Dall’altro ecco le nuove normative europee come la GDPR e, per la PA nazionale, le raccomandazioni AgID su come proteggere la rete: dopo i “pannicelli caldi” delle vecchie e depotenziate leggi italiane, un richiamo forte (e coercitivo) alla sicurezza IT che sta cogliendo evidentemente impreparate le imprese.

Nel mezzo ci sono proprio loro, le aziende italiane, con meno di un anno davanti per affrontare concretamente il problema della sicurezza IT e della protezione dei dati. Ben sapendo tra l’altro che il panorama delle minacce cambia così velocemente che è impossibile starci dietro. Anche volendolo fare, come dimostra il caso Wannacry.

Così parlare di gestione del rischio, asset management, patching, riduzione della superfcie di attacco, monitoraggio continuo delle vulnerabilità, esame dei log tracciabilità dell’accesso alle informazioni o difese comportamentali – tutti elementi prescritti dalle nuove normative, anche se magari non espliticamente – ha certamente senso dal punto di vista tecnico, ma lo scenario è più complesso.

Se gli analisti dicono che in Italia il 39 percento degli attacchi ransomware va a buon fine (quindi la percentuale reale è molto più alta, visto che le aziende non comunicano volentieri le falle della sicurezza) e globalmente la media tra una breccia e la sua scoperta è cinque mesi, il gap tra teoria e pratica è ampio.

Secondo Bitdefender e SGBox il modo più efficace per colmarlo è non cercare di fare tutto da soli ma puntare sulle funzioni che può offrire un sistema di protezione esteso a tre livelli di intervento: la rilevazione delle minacce, la reazione immediata e la successiva analisi degli eventi per trarne ulteriore conoscenza. Il punto critico è che il sistema deve essere appunto esteso e per questo le due aziende hanno definito una integrazione tecnologica tra le rispettive piattaforme GravityZone e SGBox.

Dialogo e integrazione

In estrema sintesi, GravityZone porta in dote le sue funzioni per il rilevamento delle minacce e degli attacchi agli endpoint, che sono diventati il punto critico della protezione IT con la scomparsa del concetto di difesa perimetrale.

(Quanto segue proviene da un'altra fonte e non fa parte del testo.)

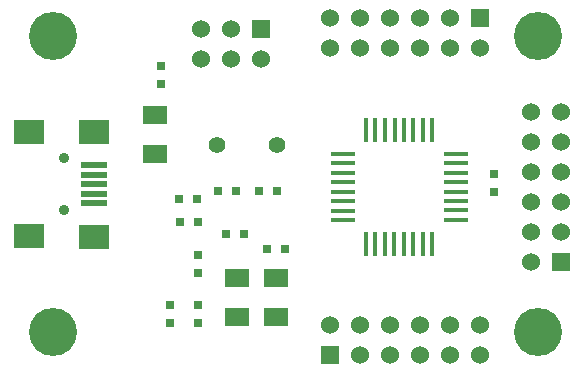
<source format=gts>
G04 (created by PCBNEW-RS274X (2012-01-19 BZR 3256)-stable) date Fri 05 Oct 2012 12:09:18 PM NZDT*
G01*
G70*
G90*
%MOIN*%
G04 Gerber Fmt 3.4, Leading zero omitted, Abs format*
%FSLAX34Y34*%
G04 APERTURE LIST*
%ADD10C,0.006000*%
%ADD11R,0.031500X0.025000*%
%ADD12R,0.080000X0.060000*%
%ADD13C,0.056000*%
%ADD14R,0.060000X0.060000*%
%ADD15C,0.060000*%
%ADD16R,0.078700X0.017700*%
%ADD17R,0.017700X0.078700*%
%ADD18R,0.025000X0.031500*%
%ADD19C,0.160000*%
%ADD20C,0.035400*%
%ADD21R,0.098400X0.078700*%
%ADD22R,0.090600X0.019700*%
G04 APERTURE END LIST*
G54D10*
G54D11*
X35264Y-30926D03*
X35264Y-30326D03*
X36169Y-30926D03*
X36169Y-30326D03*
G54D12*
X38780Y-30729D03*
X38780Y-29429D03*
X37481Y-30729D03*
X37481Y-29429D03*
G54D13*
X36823Y-24995D03*
X38823Y-24995D03*
G54D14*
X38272Y-21110D03*
G54D15*
X38272Y-22110D03*
X37272Y-21110D03*
X37272Y-22110D03*
X36272Y-21110D03*
X36272Y-22110D03*
G54D14*
X48296Y-28877D03*
G54D15*
X47296Y-28877D03*
X48296Y-27877D03*
X47296Y-27877D03*
X48296Y-26877D03*
X47296Y-26877D03*
X48296Y-25877D03*
X47296Y-25877D03*
X48296Y-24877D03*
X47296Y-24877D03*
X48296Y-23877D03*
X47296Y-23877D03*
G54D16*
X44770Y-25284D03*
X44770Y-25599D03*
X44770Y-25914D03*
X44770Y-26229D03*
X44770Y-26544D03*
X44770Y-26859D03*
X44770Y-27174D03*
X44770Y-27489D03*
X41004Y-27487D03*
X41004Y-25277D03*
X41004Y-25597D03*
X41004Y-25917D03*
X41004Y-26227D03*
X41004Y-26547D03*
X41004Y-26857D03*
X41004Y-27177D03*
G54D17*
X43986Y-28277D03*
X43672Y-28277D03*
X43356Y-28277D03*
X43042Y-28277D03*
X42726Y-28277D03*
X42412Y-28277D03*
X42096Y-28277D03*
X41782Y-28277D03*
X43984Y-24497D03*
X43674Y-24497D03*
X43354Y-24497D03*
X43044Y-24497D03*
X42734Y-24497D03*
X42414Y-24497D03*
X42094Y-24497D03*
X41774Y-24497D03*
G54D11*
X46051Y-26555D03*
X46051Y-25955D03*
G54D18*
X36854Y-26531D03*
X37454Y-26531D03*
X38832Y-26531D03*
X38232Y-26531D03*
G54D11*
X34949Y-22973D03*
X34949Y-22373D03*
G54D18*
X37729Y-27948D03*
X37129Y-27948D03*
X39068Y-28460D03*
X38468Y-28460D03*
X35554Y-26806D03*
X36154Y-26806D03*
G54D11*
X36169Y-29272D03*
X36169Y-28672D03*
G54D18*
X36194Y-27554D03*
X35594Y-27554D03*
G54D14*
X40571Y-31995D03*
G54D15*
X40571Y-30995D03*
X41571Y-31995D03*
X41571Y-30995D03*
X42571Y-31995D03*
X42571Y-30995D03*
X43571Y-31995D03*
X43571Y-30995D03*
X44571Y-31995D03*
X44571Y-30995D03*
X45571Y-31995D03*
X45571Y-30995D03*
G54D14*
X45571Y-20759D03*
G54D15*
X45571Y-21759D03*
X44571Y-20759D03*
X44571Y-21759D03*
X43571Y-20759D03*
X43571Y-21759D03*
X42571Y-20759D03*
X42571Y-21759D03*
X41571Y-20759D03*
X41571Y-21759D03*
X40571Y-20759D03*
X40571Y-21759D03*
G54D19*
X47508Y-31216D03*
X31366Y-21374D03*
X47508Y-21374D03*
X31366Y-31216D03*
G54D20*
X31720Y-27161D03*
X31720Y-25429D03*
G54D21*
X30539Y-28027D03*
X30539Y-24543D03*
X32704Y-28047D03*
X32704Y-24543D03*
G54D22*
X32704Y-26295D03*
X32704Y-25980D03*
X32704Y-25665D03*
X32704Y-26610D03*
X32704Y-26925D03*
G54D12*
X34752Y-23991D03*
X34752Y-25291D03*
M02*

</source>
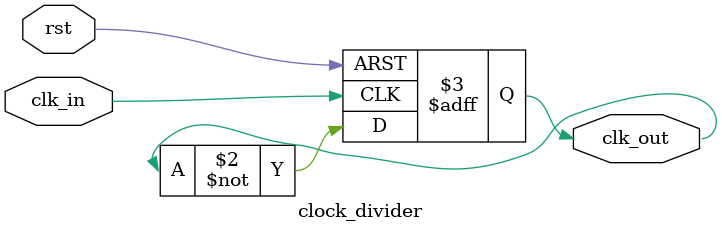
<source format=v>
module clock_divider(input clk_in, rst, output reg clk_out);
always @(posedge clk_in or posedge rst) begin
	if(rst)
		clk_out <= 0;
	else
		clk_out <= ~clk_out;
end
endmodule

</source>
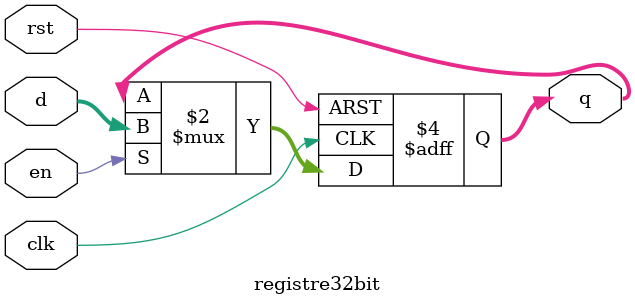
<source format=sv>
`timescale 1ns / 1ps

module registre32bit (
    input logic clk,          // Horloge
    input logic rst,          // Réinitialisation asynchrone
    input logic en,           // Signal d'activation (enable)
    input logic [31:0] d,     // Entrée de données 32 bits
    output logic [31:0] q     // Sortie de données 32 bits
);

    // Bloc toujours déclenché par un front montant de l'horloge ou par une réinitialisation
    always_ff @(posedge clk or posedge rst) begin
        if (rst) begin
            q <= 32'b0; // Réinitialisation du registre à zéro
        end else if (en) begin
            q <= d;     // Charger la valeur d'entrée dans le registre si 'en' est actif
        end
    end

endmodule





</source>
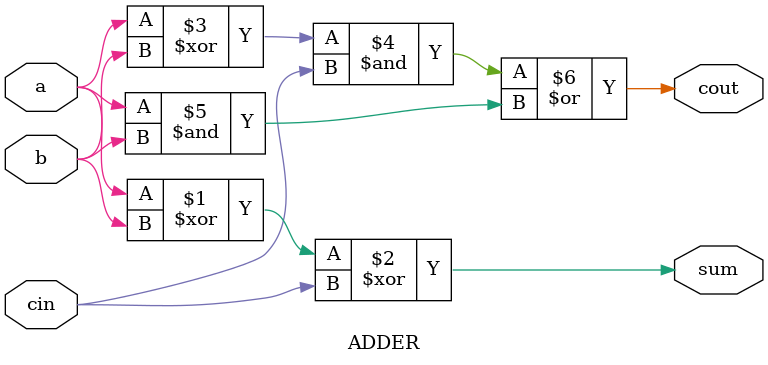
<source format=v>
module ADDER (
	a, b, cin,
	sum, cout
);
	input wire a;
	input wire b;
	(* carry = "ADDER" *)
	input wire cin;
	(* DELAY_CONST_a   = "300e-12" *)
	(* DELAY_CONST_b   = "300e-12" *)
	(* DELAY_CONST_cin = "300e-12" *)
	output wire sum;
	(* carry = "ADDER" *)
	(* DELAY_CONST_a   = "300e-12" *)
	(* DELAY_CONST_b   = "300e-12" *)
	(* DELAY_CONST_cin =  "10e-12" *)
	output wire cout;
	// Full adder combinational logic
	assign sum = a ^ b ^ cin;
	assign cout = ((a ^ b) & cin) | (a & b);
	// Timing parameters, not supported by Yosys at the moment.
`ifndef YOSYS
	`timescale 1ps/1ps
	specify
		specparam T1 300;
		specparam T2 10;
		// (input->output) min:typ:max
		(a => sum) 	= T1;
		(b => sum)	= T1;
		(cin => sum)	= T1;
		(a => cout)	= T1;
		(b => cout)	= T1;
		(cin => cout)	= T2;
	endspecify
`endif
endmodule
</source>
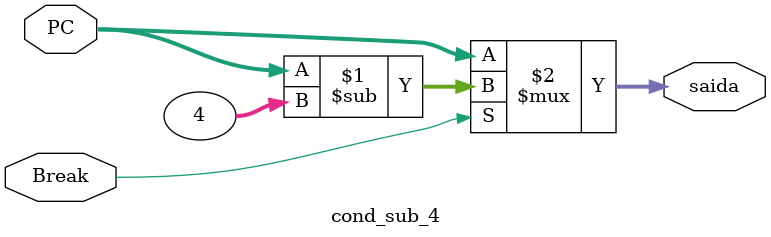
<source format=sv>
module cond_sub_4(
  input wire Break,
  input wire[31:0] PC,
  output wire[31:0] saida
);

  assign saida = (Break ? PC - 32'd4 : PC);
  
endmodule

</source>
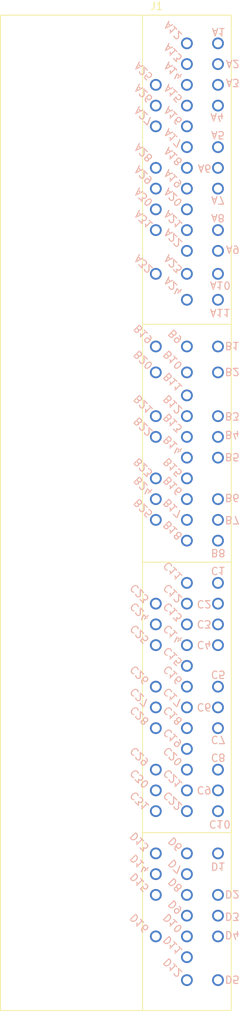
<source format=kicad_pcb>
(kicad_pcb
	(version 20240108)
	(generator "pcbnew")
	(generator_version "8.0")
	(general
		(thickness 1.6)
		(legacy_teardrops no)
	)
	(paper "A4")
	(layers
		(0 "F.Cu" signal)
		(31 "B.Cu" signal)
		(32 "B.Adhes" user "B.Adhesive")
		(33 "F.Adhes" user "F.Adhesive")
		(34 "B.Paste" user)
		(35 "F.Paste" user)
		(36 "B.SilkS" user "B.Silkscreen")
		(37 "F.SilkS" user "F.Silkscreen")
		(38 "B.Mask" user)
		(39 "F.Mask" user)
		(40 "Dwgs.User" user "User.Drawings")
		(41 "Cmts.User" user "User.Comments")
		(42 "Eco1.User" user "User.Eco1")
		(43 "Eco2.User" user "User.Eco2")
		(44 "Edge.Cuts" user)
		(45 "Margin" user)
		(46 "B.CrtYd" user "B.Courtyard")
		(47 "F.CrtYd" user "F.Courtyard")
		(48 "B.Fab" user)
		(49 "F.Fab" user)
		(50 "User.1" user)
		(51 "User.2" user)
		(52 "User.3" user)
		(53 "User.4" user)
		(54 "User.5" user)
		(55 "User.6" user)
		(56 "User.7" user)
		(57 "User.8" user)
		(58 "User.9" user)
	)
	(setup
		(pad_to_mask_clearance 0)
		(allow_soldermask_bridges_in_footprints no)
		(pcbplotparams
			(layerselection 0x00010fc_ffffffff)
			(plot_on_all_layers_selection 0x0000000_00000000)
			(disableapertmacros no)
			(usegerberextensions no)
			(usegerberattributes yes)
			(usegerberadvancedattributes yes)
			(creategerberjobfile yes)
			(dashed_line_dash_ratio 12.000000)
			(dashed_line_gap_ratio 3.000000)
			(svgprecision 4)
			(plotframeref no)
			(viasonmask no)
			(mode 1)
			(useauxorigin no)
			(hpglpennumber 1)
			(hpglpenspeed 20)
			(hpglpendiameter 15.000000)
			(pdf_front_fp_property_popups yes)
			(pdf_back_fp_property_popups yes)
			(dxfpolygonmode yes)
			(dxfimperialunits yes)
			(dxfusepcbnewfont yes)
			(psnegative no)
			(psa4output no)
			(plotreference yes)
			(plotvalue yes)
			(plotfptext yes)
			(plotinvisibletext no)
			(sketchpadsonfab no)
			(subtractmaskfromsilk no)
			(outputformat 1)
			(mirror no)
			(drillshape 1)
			(scaleselection 1)
			(outputdirectory "")
		)
	)
	(net 0 "")
	(footprint "kicad6-libraries:TE_179686-6_104pin_Connector" (layer "F.Cu") (at 48.275 92.95 90))
)

</source>
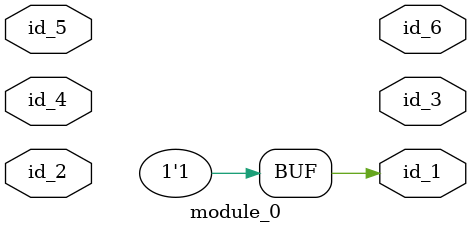
<source format=v>
module module_0 (
    id_1,
    id_2,
    id_3,
    id_4,
    id_5,
    id_6
);
  output id_6;
  inout id_5;
  input id_4;
  output id_3;
  inout id_2;
  output id_1;
  assign id_1 = 1;
endmodule

</source>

Nell’integrazione con SGBox si punta in particolare all’applicazione di algoritmi di machine learning per la valutazione del rischio, sull’analisi dei file sospetti in macchine virtuali, sulle funzioni di protezione degli ambienti virtualizzati e sulle funzioni di controllo mirate agli attacchi fileless.

L’architettura di Bitdefender GravityZone

SGBox recepisce tutti gli eventi segnalati da GravityZone e in primo luogo, come piattaforma SIEM, può memorizzarli e analizzarli in ottica di gestione del rischio e di compliance, oltre che applicarvi funzioni di Business Intelligence che permettono di correlare eventi apparentemente distinti.

Sono le funzioni che il SIEM offre per qualsiasi altro sistema con cui può interfacciarsi, il passo in più consentito dall’integrazione tecnologica con GravityZone è che il cerchio segnalazione-analisi-intervento può essere chiuso automaticamente e nel più breve tempo possibile.

SGBox e GravityZone dialogano infatti direttamente via API e questo permette alla prima piattaforma di indicare autonomamente alla seconda cosa fare.

In base alle policy definite dall’amministratore di sistema, il SIEM di Securegate può ad esempio indicare a GravityZone di isolare un endpoint, esaminarlo più in profondità o mettere in quarantena interi segmenti di rete.

L’obiettivo è realizzare una sorta di rete che si difende da sola, automatizzando determinate operazioni laddove non sia indispensabile un controllo o una autorizzazione dei responsabili umani.